OAS Secretary General requests Permanent Council meeting on Guyana

Luis Almagro
Luis Almagro

Amid continuing concerns about the electoral crisis in Guyana, Organisation of American States (OAS) Secretary General Luis Almagro is seeking a meeting of the Permanent Council of the body on the situation here.

Almagro has written to Chair of the Permanent Council, Luis Fernando Cordero Montoya seeking support to call a meeting of the Permanent Council “to deal with the situation of the electoral process in Guyana”.

The OAS has paid close attention to the process here and issued numerous statements calling for adherence to the recount results and expressing concern about partisan electoral officers.

The Head of the OAS observer mission to the March 2nd general elections, Bruce Golding had reported to the Permanent Council in May about the electoral fraud committed in the elections by District Four Returning Officer.

The process has been plunged into further crisis by the defiance of the Chief Election Officer Keith Lowenfield.

In its latest statement on July 11, the OAS repudiated the recent  report by Lowenfield which fabricated a `win’ for the incumbent APNU+AFC and it warned that in the coming days a report will be issued to the body’s Permanent Council on this and other matters.

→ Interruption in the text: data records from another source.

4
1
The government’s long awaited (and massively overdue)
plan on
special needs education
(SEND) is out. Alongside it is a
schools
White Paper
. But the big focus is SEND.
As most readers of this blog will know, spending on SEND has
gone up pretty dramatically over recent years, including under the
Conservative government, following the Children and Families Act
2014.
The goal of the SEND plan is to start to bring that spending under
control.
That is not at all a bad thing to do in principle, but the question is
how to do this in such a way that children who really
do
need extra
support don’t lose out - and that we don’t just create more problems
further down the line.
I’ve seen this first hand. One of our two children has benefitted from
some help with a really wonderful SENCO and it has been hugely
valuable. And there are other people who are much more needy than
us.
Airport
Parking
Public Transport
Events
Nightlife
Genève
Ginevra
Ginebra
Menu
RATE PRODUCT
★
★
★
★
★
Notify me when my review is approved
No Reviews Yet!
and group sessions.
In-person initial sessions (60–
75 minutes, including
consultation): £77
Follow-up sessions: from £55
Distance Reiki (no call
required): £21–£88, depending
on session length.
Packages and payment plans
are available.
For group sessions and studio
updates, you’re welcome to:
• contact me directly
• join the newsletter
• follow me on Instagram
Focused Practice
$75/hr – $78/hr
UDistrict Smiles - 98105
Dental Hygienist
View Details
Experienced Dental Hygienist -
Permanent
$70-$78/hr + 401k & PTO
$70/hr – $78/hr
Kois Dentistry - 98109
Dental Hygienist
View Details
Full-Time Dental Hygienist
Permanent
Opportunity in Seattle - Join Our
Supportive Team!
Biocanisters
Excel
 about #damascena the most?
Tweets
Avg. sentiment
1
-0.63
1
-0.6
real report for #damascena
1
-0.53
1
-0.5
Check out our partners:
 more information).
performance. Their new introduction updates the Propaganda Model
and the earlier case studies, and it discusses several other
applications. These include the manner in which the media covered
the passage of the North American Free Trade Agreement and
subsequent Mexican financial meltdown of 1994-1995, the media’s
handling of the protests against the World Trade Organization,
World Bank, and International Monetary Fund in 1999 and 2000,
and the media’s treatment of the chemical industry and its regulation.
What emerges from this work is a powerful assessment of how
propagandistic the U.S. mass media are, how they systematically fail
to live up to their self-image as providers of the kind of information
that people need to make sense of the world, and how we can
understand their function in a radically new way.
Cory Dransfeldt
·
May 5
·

The OAS said that a new election is also unacceptable and the only way forward would be the use of the results of the internationally-observed recount.

The statement said: “The Organiza-tion of American States (OAS) notes that the Chief Election Officer of Guyana, in direct opposition to the instructions of the Chair of the Guyana Elections Commission, has submitted a final report which includes data compiled prior to the national recount; data which had already been deemed to be questionable.

“There can be no justification for this action. As intimated in our statement of July 10, this confirms that the Chief Election Officer is acting in bad faith and contrary to the interest of democracy in Guyana.

“Let us be very clear – the only democratic solution for Guyana at this time is respect for the results of the national recount. No other figures – neither those prepared prior to the recount, nor those recently invalidated by the Caribbean Court of Justice, nor any others that may be unilaterally devised by the Chief Election Officer – can have any place in the final determination of results. A new electoral process is also an unacceptable solution.”